**TASK OBJECTIVE**
Each line below from the one containing "wastebasket: none [25,199,75,258]" through the one containing "hardback book: present" should be output exactly as it stands, and no other line should appear.

**PROVIDED RECORDS**
=== Begin Enclosure ===

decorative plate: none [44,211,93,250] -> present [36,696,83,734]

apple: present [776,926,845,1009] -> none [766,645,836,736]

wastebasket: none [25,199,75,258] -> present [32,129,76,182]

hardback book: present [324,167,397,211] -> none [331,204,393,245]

=== End Enclosure ===
=== Begin Enclosure ===

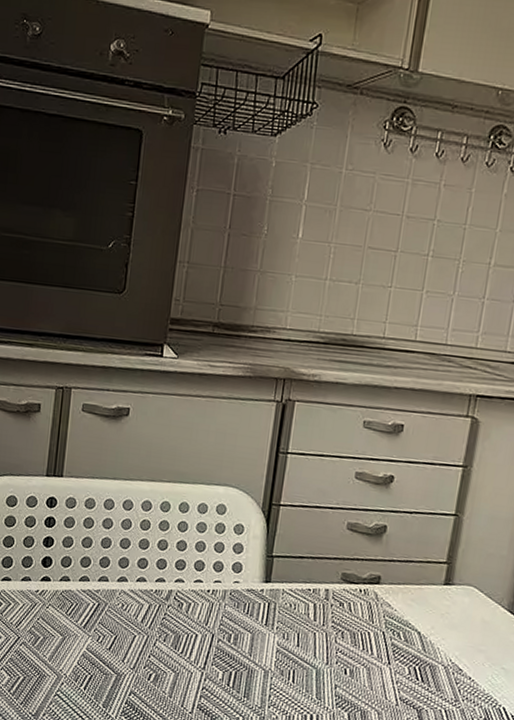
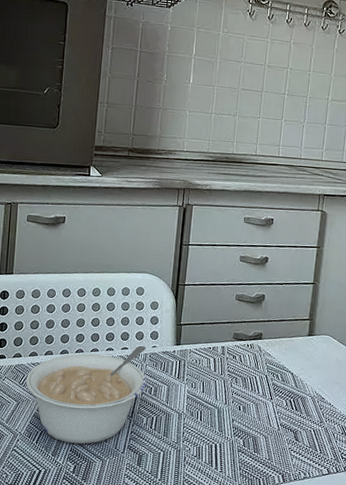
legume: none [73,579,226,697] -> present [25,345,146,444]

=== End Enclosure ===

**PROBLEM SOLUTION**
wastebasket: none [25,199,75,258] -> present [32,129,76,182]

hardback book: present [324,167,397,211] -> none [331,204,393,245]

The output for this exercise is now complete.